Amanhã (25) se comemora mais um Dia do Soldado, instituído em homenagem ao Duque de Caxias, que nasceu em 25 de agosto de 1803. A data despertou em mim duas lembranças dos anos de chumbo.
Em 1969, um pequeno grupo de esquerda independente procurou a Vanguarda Popular Revolucionária com uma proposta inusitada: queria destruir, na madrugada de 25 de agosto, a estátua do Duque de Caxias que existe até hoje na praça Princesa Isabel, no bairro paulistano de Campos Elísios.
Havia descoberto que a base era oca, tornando facílimo mandá-la pelos ares. Só precisava de explosivos, que nós tínhamos para fornecer, se assim o decidíssemos.
O Comando estadual da VPR contava, àquela altura, com três membros: José Raimundo da Costa (Moisés), Samuel Iavelberg (Moraes) e eu (Douglas). Aprovamos a ideia, até porque seria uma forma de vingarmos a captura do quarto membro, João Domingues da Silva, o Elias.
[Logo adiante esse bravo companheiro morreria de hemorragia, por terem-no torturado antes que se restabelecesse suficientemente do ferimento sofrido na troca de tiros com agentes da repressão.]
Mas o Comando Nacional vetou a ideia, convencido pelo comandante Carlos Lamarca de que seria uma provocação inconsequente e poderia acirrar a bestialidade dos militares contra nós.
Meu lado racional até concordou, mas passei muito tempo sonhando com a satisfação que sentiria ao infligir tal humilhação à ditadura militar numa data tão simbólica. Teria sido de lavar a alma.
Aqui serviu o professor de tortura Ailton Joaquim.
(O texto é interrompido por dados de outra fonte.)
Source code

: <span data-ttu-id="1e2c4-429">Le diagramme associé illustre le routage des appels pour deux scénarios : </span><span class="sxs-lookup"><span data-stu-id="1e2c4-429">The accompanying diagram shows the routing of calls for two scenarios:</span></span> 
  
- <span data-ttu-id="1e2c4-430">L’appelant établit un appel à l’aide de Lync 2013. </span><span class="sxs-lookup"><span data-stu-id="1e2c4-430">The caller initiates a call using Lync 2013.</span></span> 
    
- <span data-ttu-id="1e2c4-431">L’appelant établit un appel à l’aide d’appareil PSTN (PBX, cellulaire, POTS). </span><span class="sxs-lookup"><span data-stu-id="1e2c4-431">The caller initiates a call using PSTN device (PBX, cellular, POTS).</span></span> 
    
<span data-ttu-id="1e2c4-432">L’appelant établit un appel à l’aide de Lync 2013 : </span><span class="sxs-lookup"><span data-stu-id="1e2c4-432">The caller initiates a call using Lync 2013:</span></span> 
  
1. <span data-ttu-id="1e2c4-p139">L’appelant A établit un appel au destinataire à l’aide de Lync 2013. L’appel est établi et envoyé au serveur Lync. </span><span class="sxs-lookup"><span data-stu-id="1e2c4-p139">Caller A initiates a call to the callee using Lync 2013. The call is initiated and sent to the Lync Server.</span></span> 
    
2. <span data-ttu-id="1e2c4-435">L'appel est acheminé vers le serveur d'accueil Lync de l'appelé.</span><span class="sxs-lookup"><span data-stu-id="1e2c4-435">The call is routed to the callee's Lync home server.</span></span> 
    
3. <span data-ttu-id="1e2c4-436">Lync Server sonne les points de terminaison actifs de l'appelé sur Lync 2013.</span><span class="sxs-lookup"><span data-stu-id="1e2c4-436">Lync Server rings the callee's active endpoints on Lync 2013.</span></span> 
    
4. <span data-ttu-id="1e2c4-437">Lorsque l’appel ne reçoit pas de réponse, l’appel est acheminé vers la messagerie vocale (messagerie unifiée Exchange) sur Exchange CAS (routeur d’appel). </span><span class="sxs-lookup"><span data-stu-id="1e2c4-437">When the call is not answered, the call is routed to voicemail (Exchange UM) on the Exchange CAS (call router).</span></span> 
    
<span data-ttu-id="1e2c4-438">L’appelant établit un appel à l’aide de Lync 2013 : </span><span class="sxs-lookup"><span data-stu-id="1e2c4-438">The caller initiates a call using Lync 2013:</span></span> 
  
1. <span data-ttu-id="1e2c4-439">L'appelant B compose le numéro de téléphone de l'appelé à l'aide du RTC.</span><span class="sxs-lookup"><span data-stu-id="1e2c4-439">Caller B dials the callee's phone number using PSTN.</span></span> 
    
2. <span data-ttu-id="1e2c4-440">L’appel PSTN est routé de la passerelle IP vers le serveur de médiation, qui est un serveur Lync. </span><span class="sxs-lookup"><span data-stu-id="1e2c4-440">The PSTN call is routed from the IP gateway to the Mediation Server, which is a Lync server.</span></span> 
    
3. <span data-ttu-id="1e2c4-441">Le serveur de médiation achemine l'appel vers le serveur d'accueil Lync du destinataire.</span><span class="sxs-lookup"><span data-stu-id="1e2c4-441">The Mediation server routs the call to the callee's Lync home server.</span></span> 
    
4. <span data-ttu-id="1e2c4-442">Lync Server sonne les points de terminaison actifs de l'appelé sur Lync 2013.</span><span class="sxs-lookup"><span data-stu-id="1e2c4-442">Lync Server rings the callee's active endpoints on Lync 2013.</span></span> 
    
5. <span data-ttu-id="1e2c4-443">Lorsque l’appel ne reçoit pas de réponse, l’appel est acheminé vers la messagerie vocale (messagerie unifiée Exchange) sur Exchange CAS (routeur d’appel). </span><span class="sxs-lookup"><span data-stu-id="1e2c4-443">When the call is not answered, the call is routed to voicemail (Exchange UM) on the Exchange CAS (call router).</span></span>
Aqui, em junho/1970, me deixaram meio surdo para sempre. |
A segunda lembrança é de quando eu já estava preso, na PE da Vila Militar: o tenente Ailton Joaquim, considerado um dos dez piores torturadores do período pelo grupo Tortura Nunca Mais, a pavonear-se pelo quartel com a Medalha do Pacificador que lhe entregaram no Dia do Soldado de 1970.
[Adivinhem onde eu gostaria que aquela latinha fosse enfiada...]
Frequentemente lembrado por um episódio dos mais repulsivos –torturou presos políticos apenas para demonstrar as técnicas das quais era mestre, durante palestra que fez a oficiais no RJ–, tal tenente foi responsável direto por eu ter ficado para sempre com um tímpano estourado e propensão a labirintite, pois o cabo Marco Antônio Povoreli, espancador de presos indefesos, pertencia à sua equipe.
Dita medalha foi instituída em homenagem a Caxias, chamado de pacificador por seus fãs. A pacificação por ele conduzida na Guerra do Paraguai se expressou numericamente no assassinato de 10 mil "pobres, negros e mestiços", segundo historiadores afrodescendentes.
Na era Médici, era comum agraciarem com essa medalha os carrascos da ditadura. E, em plena democracia, os militares aproveitaram o 25º aniversário da quartelada para outorgá-la a mais uma leva de personagens com esqueletos no armário – provocação que a chamada Nova República engoliu da forma mais pusilânime. (por Celso Lungaretti)
"Relembro nesta hora tudo que ocorreu, memória não morrerá!"